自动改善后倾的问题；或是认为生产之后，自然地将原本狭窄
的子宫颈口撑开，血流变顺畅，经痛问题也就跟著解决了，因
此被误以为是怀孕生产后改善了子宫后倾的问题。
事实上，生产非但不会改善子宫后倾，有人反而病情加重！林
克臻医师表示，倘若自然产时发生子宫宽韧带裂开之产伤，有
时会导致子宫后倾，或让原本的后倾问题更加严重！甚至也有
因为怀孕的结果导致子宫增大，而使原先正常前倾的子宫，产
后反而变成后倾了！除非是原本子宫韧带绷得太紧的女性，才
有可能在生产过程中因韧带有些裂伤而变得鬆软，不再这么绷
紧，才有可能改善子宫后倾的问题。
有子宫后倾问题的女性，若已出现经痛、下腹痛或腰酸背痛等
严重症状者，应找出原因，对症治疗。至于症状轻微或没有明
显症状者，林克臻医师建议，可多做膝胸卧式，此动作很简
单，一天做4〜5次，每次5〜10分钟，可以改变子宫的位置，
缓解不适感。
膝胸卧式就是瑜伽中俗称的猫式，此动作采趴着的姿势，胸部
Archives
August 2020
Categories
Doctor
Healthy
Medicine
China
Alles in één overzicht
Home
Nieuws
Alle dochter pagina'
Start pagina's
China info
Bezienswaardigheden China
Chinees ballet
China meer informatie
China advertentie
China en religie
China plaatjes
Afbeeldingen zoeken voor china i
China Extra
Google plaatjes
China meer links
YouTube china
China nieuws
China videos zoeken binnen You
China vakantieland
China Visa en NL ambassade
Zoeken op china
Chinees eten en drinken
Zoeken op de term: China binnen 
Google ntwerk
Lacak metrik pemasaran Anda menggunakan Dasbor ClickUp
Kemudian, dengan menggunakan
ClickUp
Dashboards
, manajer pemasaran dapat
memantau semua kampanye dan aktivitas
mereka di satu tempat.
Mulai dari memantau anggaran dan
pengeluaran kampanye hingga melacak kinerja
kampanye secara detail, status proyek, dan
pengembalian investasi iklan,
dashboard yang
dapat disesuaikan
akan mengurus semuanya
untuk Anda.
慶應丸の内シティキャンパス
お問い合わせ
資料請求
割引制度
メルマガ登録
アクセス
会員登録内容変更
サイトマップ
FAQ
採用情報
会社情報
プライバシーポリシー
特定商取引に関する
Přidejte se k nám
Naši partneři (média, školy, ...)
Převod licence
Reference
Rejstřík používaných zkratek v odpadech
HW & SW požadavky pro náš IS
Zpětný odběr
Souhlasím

TRY IT ▸ Every entry, from first to last, should be written out exactly.

OUTPUT OF THE EXERCISE ▸
自动改善后倾的问题；或是认为生产之后，自然地将原本狭窄
的子宫颈口撑开，血流变顺畅，经痛问题也就跟著解决了，因
此被误以为是怀孕生产后改善了子宫后倾的问题。
事实上，生产非但不会改善子宫后倾，有人反而病情加重！林
克臻医师表示，倘若自然产时发生子宫宽韧带裂开之产伤，有
时会导致子宫后倾，或让原本的后倾问题更加严重！甚至也有
因为怀孕的结果导致子宫增大，而使原先正常前倾的子宫，产
后反而变成后倾了！除非是原本子宫韧带绷得太紧的女性，才
有可能在生产过程中因韧带有些裂伤而变得鬆软，不再这么绷
紧，才有可能改善子宫后倾的问题。
有子宫后倾问题的女性，若已出现经痛、下腹痛或腰酸背痛等
严重症状者，应找出原因，对症治疗。至于症状轻微或没有明
显症状者，林克臻医师建议，可多做膝胸卧式，此动作很简
单，一天做4〜5次，每次5〜10分钟，可以改变子宫的位置，
缓解不适感。
膝胸卧式就是瑜伽中俗称的猫式，此动作采趴着的姿势，胸部
Archives
August 2020
Categories
Doctor
Healthy
Medicine
China
Alles in één overzicht
Home
Nieuws
Alle dochter pagina'
Start pagina's
China info
Bezienswaardigheden China
Chinees ballet
China meer informatie
China advertentie
China en religie
China plaatjes
Afbeeldingen zoeken voor china i
China Extra
Google plaatjes
China meer links
YouTube china
China nieuws
China videos zoeken binnen You
China vakantieland
China Visa en NL ambassade
Zoeken op china
Chinees eten en drinken
Zoeken op de term: China binnen 
Google ntwerk
Lacak metrik pemasaran Anda menggunakan Dasbor ClickUp
Kemudian, dengan menggunakan
ClickUp
Dashboards
, manajer pemasaran dapat
memantau semua kampanye dan aktivitas
mereka di satu tempat.
Mulai dari memantau anggaran dan
pengeluaran kampanye hingga melacak kinerja
kampanye secara detail, status proyek, dan
pengembalian investasi iklan,
dashboard yang
dapat disesuaikan
akan mengurus semuanya
untuk Anda.
慶應丸の内シティキャンパス
お問い合わせ
資料請求
割引制度
メルマガ登録
アクセス
会員登録内容変更
サイトマップ
FAQ
採用情報
会社情報
プライバシーポリシー
特定商取引に関する
Přidejte se k nám
Naši partneři (média, školy, ...)
Převod licence
Reference
Rejstřík používaných zkratek v odpadech
HW & SW požadavky pro náš IS
Zpětný odběr
Souhlasím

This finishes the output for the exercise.